Brings expertise in effects of ocean acidification and warming on marine resources 
Tue, 09/02/2014 - 11:00am

    Dr. Nichole Price, a marine ecologist who studies life on the seafloor, has been named a senior research scientist for the Bigelow Laboratory for Ocean Sciences in East Boothbay.

    Price is setting up a laboratory that will investigate how ongoing global changes are affecting bottom-dwelling marine organisms in shallow coastal habitats and how the ecosystem as a whole is being affected.

    Prior to joining Bigelow Laboratory, Price was a scientist at Scripps Institution of Oceanography, where she also did post-doctoral research on coral reefs. While at Scripps, Price worked on extremely remote, uninhabited islands and in marine protected areas, which allowed her to study the effects of climate change and ocean acidification without the effects of human actions or coastal development. Her innovative work was recognized by the Japanese Coral Reef Society, which designated Price as one of the world’s “Young Researchers” to watch.  

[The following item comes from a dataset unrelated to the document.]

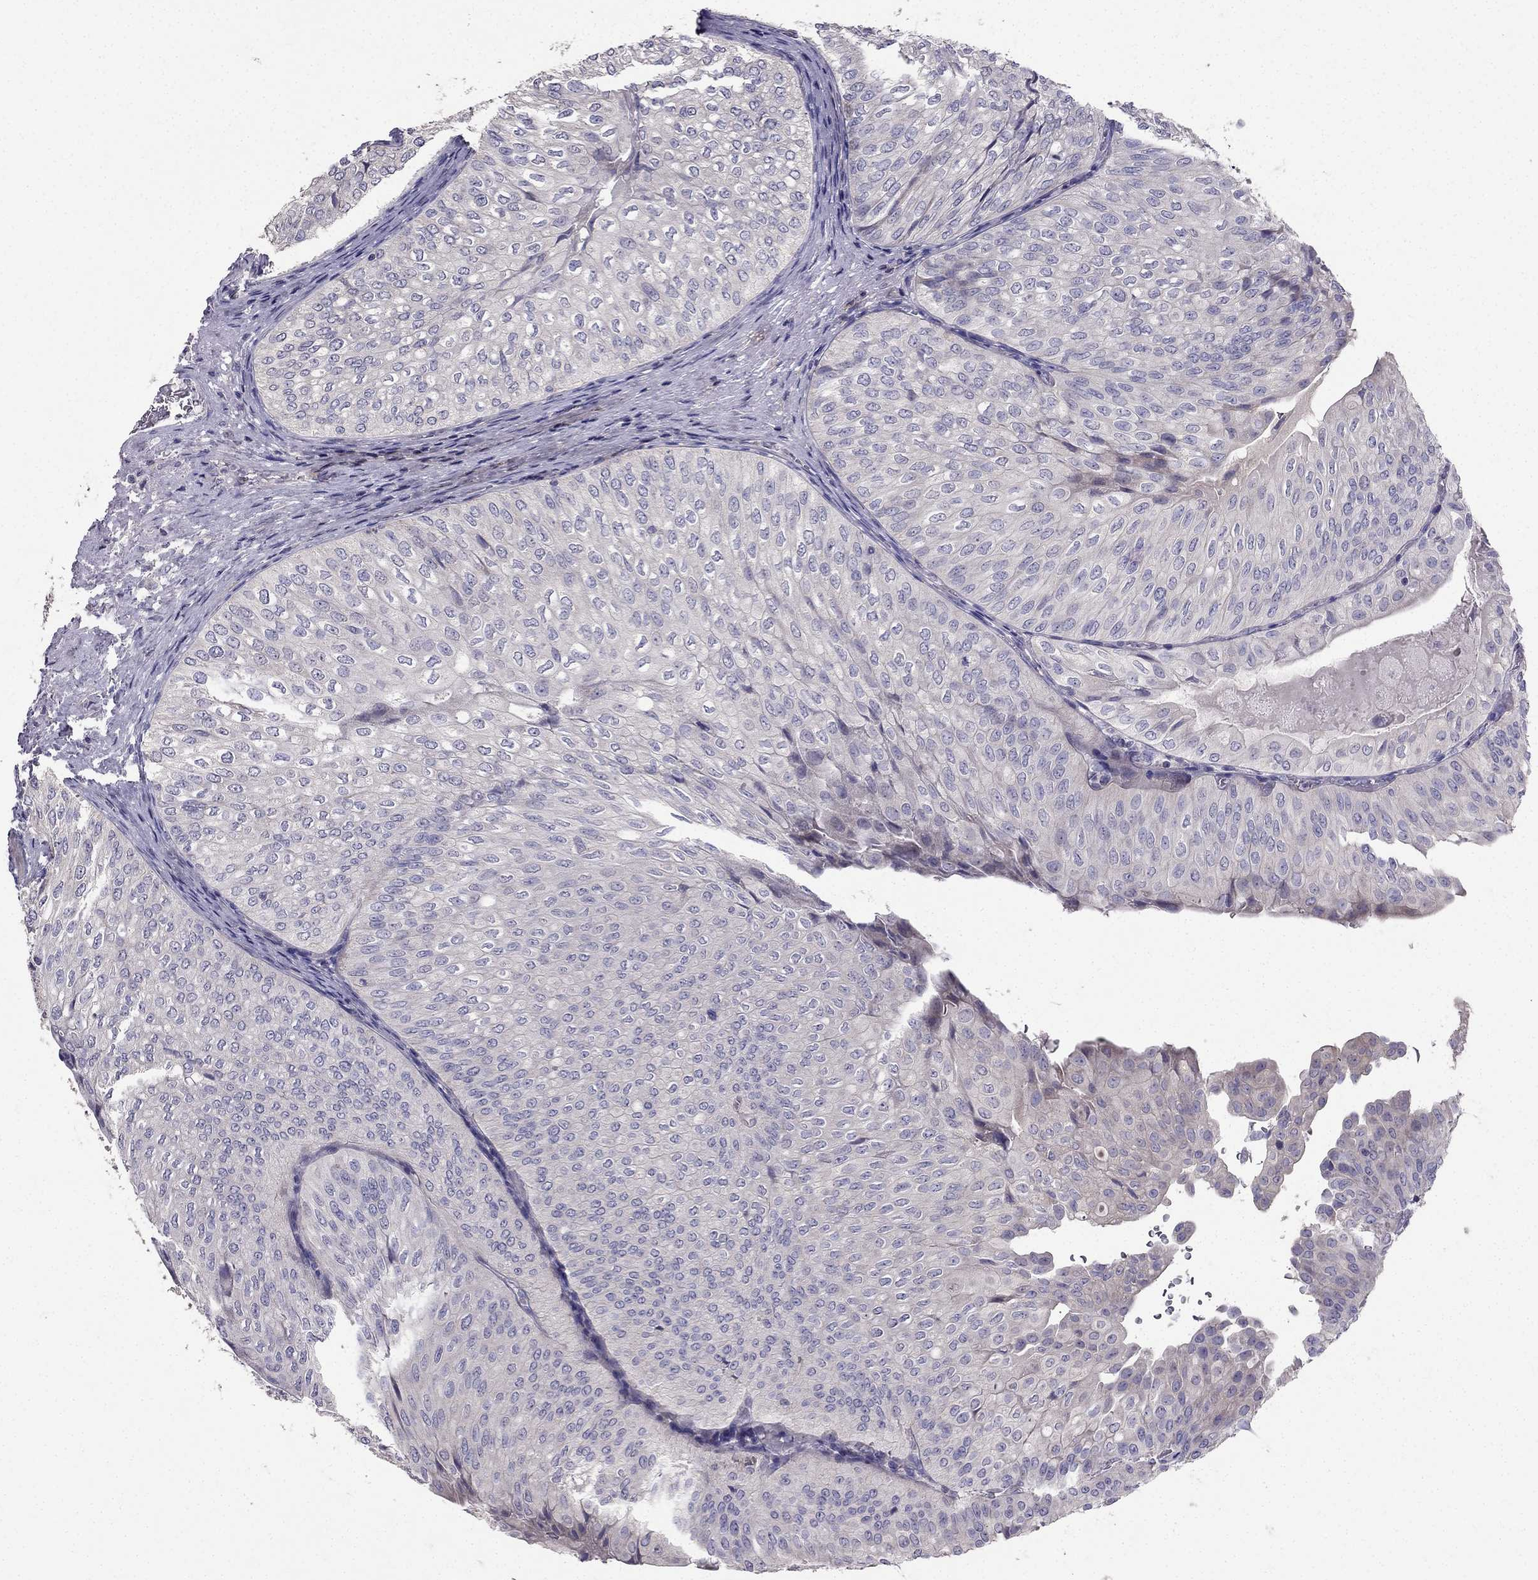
{"staining": {"intensity": "negative", "quantity": "none", "location": "none"}, "tissue": "urothelial cancer", "cell_type": "Tumor cells", "image_type": "cancer", "snomed": [{"axis": "morphology", "description": "Urothelial carcinoma, NOS"}, {"axis": "topography", "description": "Urinary bladder"}], "caption": "Tumor cells show no significant protein staining in urothelial cancer.", "gene": "AS3MT", "patient": {"sex": "male", "age": 62}}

    “Dr. Price is extending her knowledge of coral reef systems to focus on seaweeds, their relationship with microbial organisms, and how each is adapting to changing environmental conditions,” said Dr. Graham Shimmield, executive director of the Bigelow Laboratory for Ocean Sciences. “We are delighted that she is joining us for she brings a new, innovative approach to her research and a fresh, energetic perspective that will enhance our scientific team.”

    After graduating from Connecticut College (bachelor’s degree in math and biology), Price went on to simultaneously complete a master's in statistics and earn a doctorate in marine ecology at the University of California, Santa Barbara. She moved to Scripps Institution of Oceanography as a post-doctoral student and went on to work as a project scientist at Scripps.

    “I am interested in determining whether or not ecosystems can continue to provide services — everything from shoreline protection to habitat for important fisheries — that people living along the coast rely upon,” Price said. "I grew up in New England, and my husband and I have been wanting to come back to the East Coast for a long time. Since Mainers are so invested in maintaining healthy marine systems, it makes Maine a great place to work and do applied science at a top-notch facility like Bigelow Laboratory."

    Price and her husband, Bill Joyce, and their dog Murphy live in Edgecomb.